Dataset entries:
-- Opening Marker --

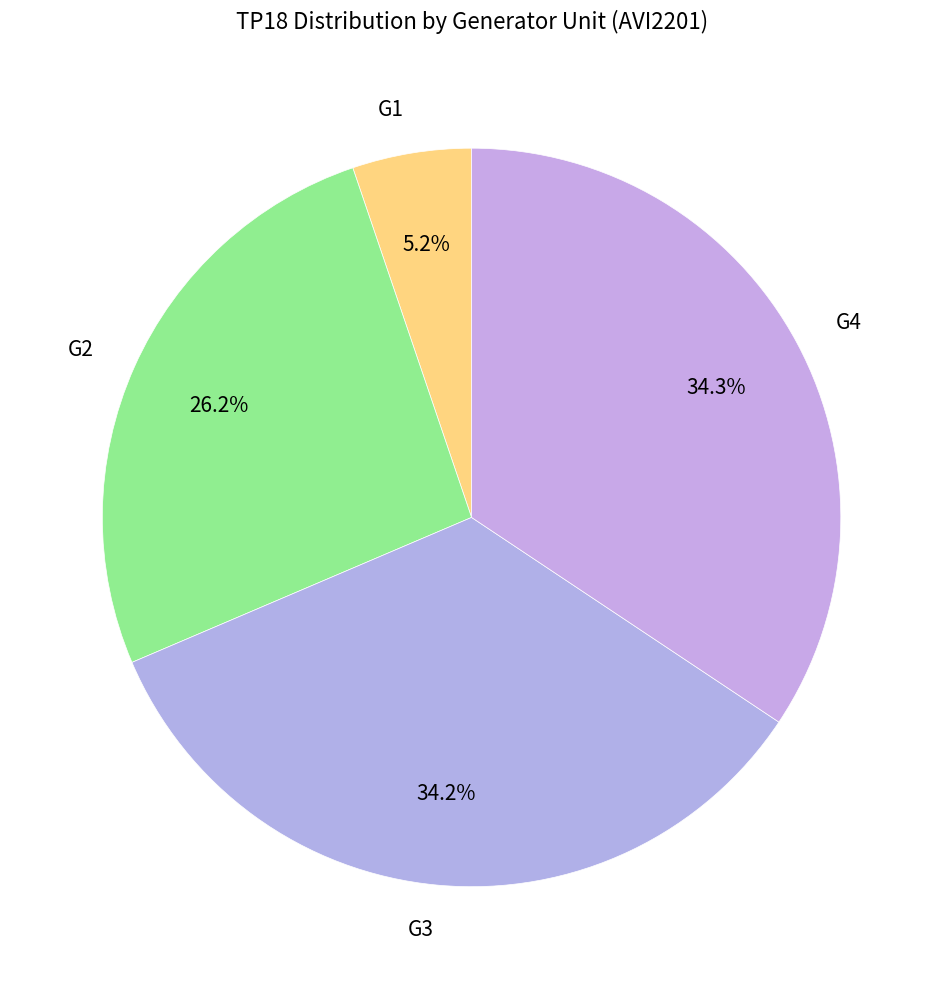

Which slice is the smallest?

G1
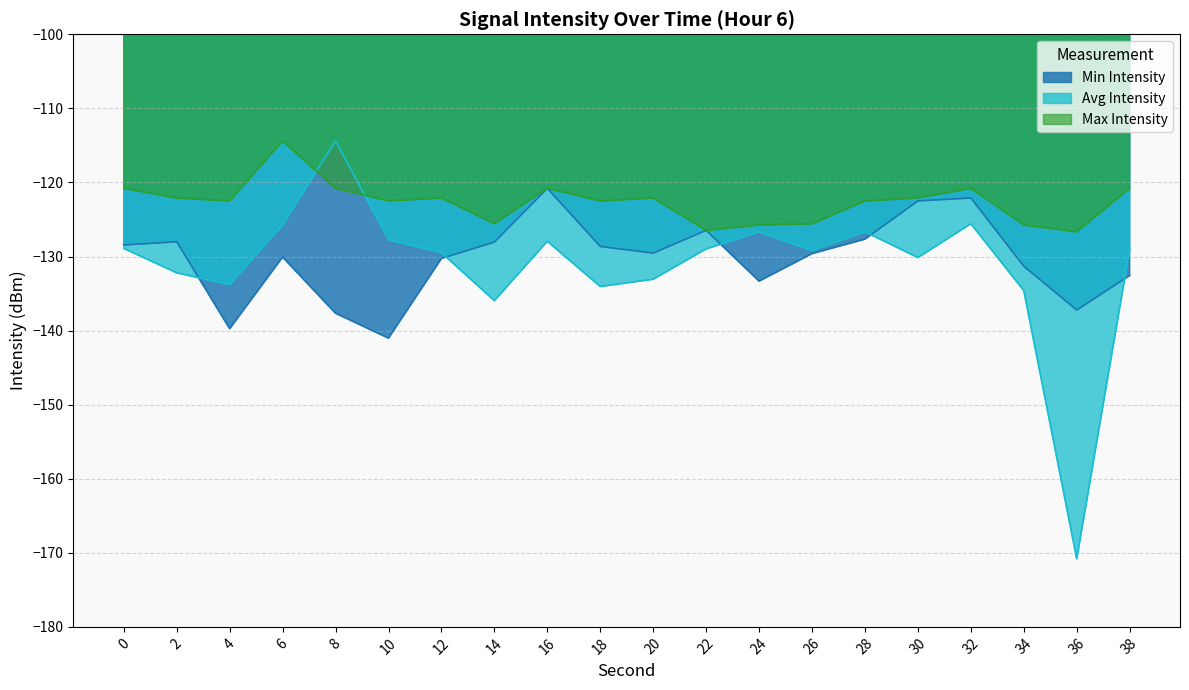

At which category is the sum across all series the highest?

32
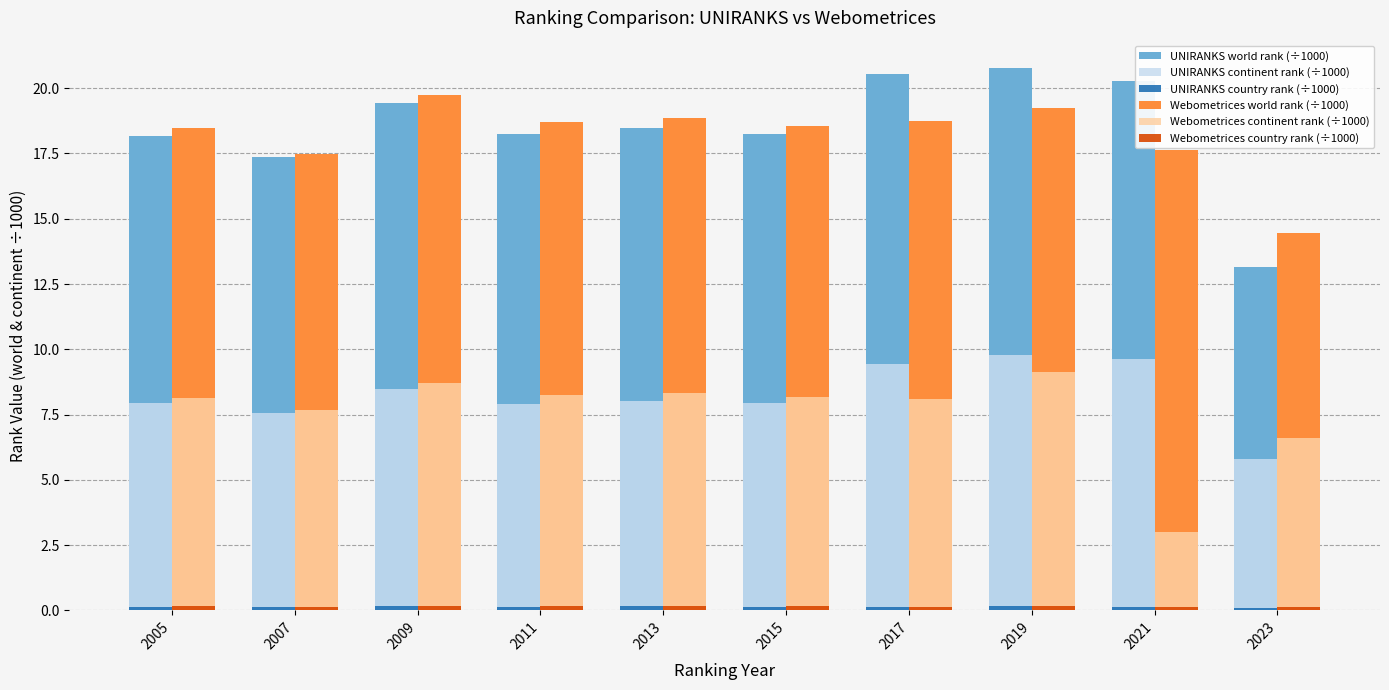

Which series has the largest total across all categories?

UNIRANKS world rank (÷1000)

-- Closing Marker --

### Task requirements
Find every line in the listing above that contains the word "across", and copy each of those lines.

### Result
At which category is the sum across all series the highest?
Which series has the largest total across all categories?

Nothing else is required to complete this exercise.